• [Problem description]
For every record here, output an exact copy.

• [Supplied data]
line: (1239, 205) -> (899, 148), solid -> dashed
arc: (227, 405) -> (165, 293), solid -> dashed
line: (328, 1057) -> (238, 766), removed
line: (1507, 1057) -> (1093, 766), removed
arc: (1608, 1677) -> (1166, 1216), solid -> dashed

• [Written answer]
line: (1239, 205) -> (899, 148), solid -> dashed
arc: (227, 405) -> (165, 293), solid -> dashed
line: (328, 1057) -> (238, 766), removed
line: (1507, 1057) -> (1093, 766), removed
arc: (1608, 1677) -> (1166, 1216), solid -> dashed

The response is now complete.